Sports
Address the dress: Casual sexism in sports
This week was a banner one for our favorite sports media game: Professional Sports Man Says Something Dumb About Women. And I’m not just talking about NFL reporter Adam Schefter becoming a sexual assault apologist because the player in question was “adamant” that despite photographic and testimonial evidence to the contrary, he didn’t throw his girlfriend onto a bed covered with guns, strangle her and threaten to kill her.
No, that player was “a changed kind of guy” who “realized he did make some mistakes,” Schefter said on Dan Patrick’s radio show earlier this week. Personally, I’d be happy if I never saw the name “Greg Hardy” appear on the ESPN ticker again, but while Schefter’s comments might have been the most viscerally nauseating, he wasn’t alone in exercising the apparent male right to belittle women in the name of athletics.
The latest came on Tuesday night, when the Toronto Blue Jays lost a game in controversial fashion thanks to a new rule designed to prevent dangerous slides at second base. General grousing ensued, and Toronto manager John Gibbons provided the quote of the night with the sarcastic riposte, “Maybe we’ll come out wearing dresses tomorrow. Maybe that’s what everybody’s looking for.”
Now, in Gibbons’ defense, the Blue Jays had just played the second game of the season and only have 160 more between now and October to make up for the loss, so it makes perfect sense that he’d use the opportunity to vent his displeasure and attack women in the process. Um, sure, I guess.
The problem isn’t that Gibbons voiced the snide “dress” comment; I’m sure a non-apology apology is coming in which Gibbons will say he didn’t mean to cause offense and affirms his and Major League Baseball’s commitment to female fans, and that’ll be satisfactory enough, and this whole episode will blow over by the weekend.
(Update: I was right! After I wrote the above paragraph, Gibbons said on Wednesday that he meant “no malicious intent” and that he didn’t understand why critics took a humorous comment “out of whack.”)
Rather, the problem is that Gibbons’ comment embodies the same reflexive thinking that leads to the casual dismissal of the University of Connecticut’s magnificent basketball achievements as the products of inferior competition, to the cringeworthy misogyny of officials in the tennis community and to the state of women’s soccer in this country being so unequal that the women’s players had to resort to filing a wage-discrimination lawsuit against the U.S. Soccer Federation.
Everyone, repeat after me: In 2016!
Returning to Gibbons and dresses in baseball for a second, the line made me think of Babe Didrikson Zaharias, arguably the greatest athlete of the 20th century. Didrikson was a two-time Olympic gold medalist in track and field, an All-American basketball champion and an ace athlete in at least five other sports.
Her greatest claim to fame came in golf, where she won 10 major titles—including one just a month after undergoing surgery for colon cancer (beat that, Tiger Woods)—and would have become the first woman to qualify for the men’s U.S. Open, only to have her application rejected by the sport’s all-male governing board at the time.
To address Gibbons’ remarks, she even won a state sewing competition and personally crafted many of the athletic outfits she wore while competing. I’d like to see the Blue Jays attempt that set of feats.
To be honest, when I first heard the manager’s remarks, my mind immediately swung not to Didrikson but to “A League of Their Own,” which features high-caliber, competitive, tough-spirited baseball players wearing feminine clothing. Note to Gibbons: Marla Hooch has a bat that belongs in the middle of the Blue Jays’ potent lineup, and she hits home runs while wearing a dress.
But wait, you might say. Marla and her teammates oppose playing in a dress in that movie; they say it’s sexist and reductive. Maybe John Gibbons was just mocking the idea of playing baseball in a physical dress. Admit it: it would be pretty bizarre to see Jose Bautista chase fly balls while tripping over the hem of his prom getup.
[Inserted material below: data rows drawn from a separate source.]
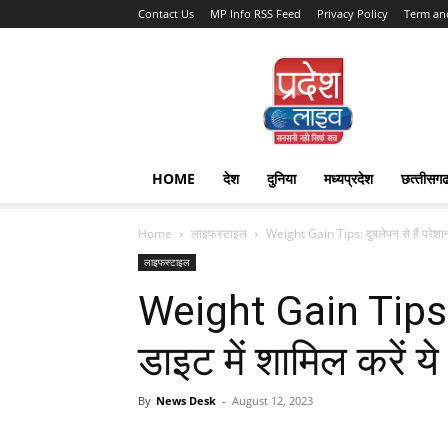
Contact Us
MP Info RSS Feed
Privacy Policy
Term an
Pradesh
Live
HOME
देश
दुनिया
मध्यप्रदेश
छत्‍तीसग
Home
लाइफस्टाइल
Weight Gain Tips: दुबलेपन से हैं परेशान,
लाइफस्टाइल
Weight Gain Tips: दु
डाइट में शामिल करें ये 
By
News Desk
-
August 12, 2023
But it’s not hard to imagine that Gibbons’ “dresses” was a synecdochical stand-in for the women who wear them; his line was the G-rated equivalent of Internet commenters who use another female-adjacent derogative to speak about the “p—isifcation” of sports.
Language matters, and whatever the intent behind the rhetoric, using female descriptors to represent the inverse of competition—using female descriptors as a means to say, “This thing here is the opposite of what sports should be”—has trickle-down repercussions.
Another note for John Gibbons: A girl wearing a dress—or a boy wearing a dress, for that matter, because the pro sports world has certainly proven itself insufficiently equipped to be universally inclusive to transgender individuals—can also play baseball.
A girl wearing a dress can also watch baseball and buy jerseys and cheer on her favorite team and draft a solid fantasy roster, too, as well as buy overpriced beer at games and wait in traffic for hours trying to leave a stadium parking lot and pay attention to silly bat-flipping kerfuffles—all the perks of being a fan of the sport are hers to enjoy, whether she’s wearing a dress or not.